The result of these recent price hikes is that only 19.8 percent of homes for sale in the city are affordable to a family earning the local median income, according to Redfin. The income needed to afford a median price home in Vegas was $108,227 in July. That means that a typical household should spend about 40 percent of its income to buy a median priced home in the city.
2: Cheaper Renting
Not only buying a home in Vegas has become unaffordable for many locals—but renting presents a much cheaper alternative.The median monthly asking rent in Vegas is $1,586, up 2.6 percent from a year earlier but still much less than the typical mortgage payment.
According to Redfin estimates, a buyer would need to pay $2,472 per month for a median priced home in the city at today’s average mortgage rate.
3: Short-term Rental Restrictions
Strict restrictions on the Las Vegas short-term rental market introduced over the past few years are also likely driving a surge in listings in the city.
In 2022, Clark County—home to the famous Las Vegas Strip—implemented regulations limiting short-term rental licenses to 1 percent of total housing units and forbidding short-term rentals within 1,000 feet of each other and 2,500 feet from hotel-casinos. The county only accepted new license applications through a lottery system.
These and other restrictions introduced by other localities are discouraging homeowners and investors who want to rent out their properties, many of whom, Redfin said, would rather opt for selling them now.
4: Dwindling Tourism And Falling Casinos Revenues
As economic uncertainty grows in the country as a response to the Trump administration’s most radical policies, fewer people are visiting Las Vegas—the kind of place where tourists go to blow off some steam and lighten their wallets.
The number of visitors to Vegas dropped 11.3 percent in June compared to a year earlier, according to the Las Vegas Convention and Visitors Authority, as Americans are more cautious of their spending. Part of this slowdown, however, is also due to a drop in Canadian visitors thrown off by the Trump administration’s tariffs against their country, according to NPR.
“Convention attendance also fell 10.7 percent and hotel occupancy declined 6.6 percent,” Anthony Smith, senior economist at Realtor.com, told Newsweek. “For a metro area so heavily dependent on leisure and hospitality, weaker tourism directly affects local job stability, household income, and ultimately, the pool of prospective homebuyers.”
5: Historical Volatility
Las Vegas’ housing market has historically been vulnerable to ups and downs, as it is considered particularly volatile. The city’s market crashed during the 2008 financial crisis, but bounced back during the pandemic when an influx of Californians sought homes in the neighboring state. Now, this slowdown could just be the result of this recent climb.
What Can Vegas Expect In The Coming Months?
Thanks to the recent pileup of supply and slow demand, Las Vegas may now be one of the most buyer-friendly markets in the U.S.—something that locals should take advantage of.

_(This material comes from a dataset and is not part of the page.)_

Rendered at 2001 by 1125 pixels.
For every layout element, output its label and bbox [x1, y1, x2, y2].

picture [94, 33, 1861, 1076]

“Las Vegas is feeling the effects of affordability pressures and elevated mortgage rates more acutely than many other markets, partly because the city’s economy is dependent on a slowing tourism industry,” Zhao in the recent Redfin report.
“With so many homes on the market—and so many sitting for so long—buyers can take their time choosing from a plethora of options, and they may be able to negotiate prices down. And now that mortgage rates have dropped near their lowest level in 10 months, Las Vegas buyers may be able to snag a meaningfully lower monthly payment.”
Tania Jhayem, a realtor at Urban Nest and proud resident of Las Vegas for over 35 years, told Newsweek that she expects the market to bounce back. “With the Fed expected to slightly lower rates soon, we’re hopeful this momentum continues and helps balance out inventory,” she said.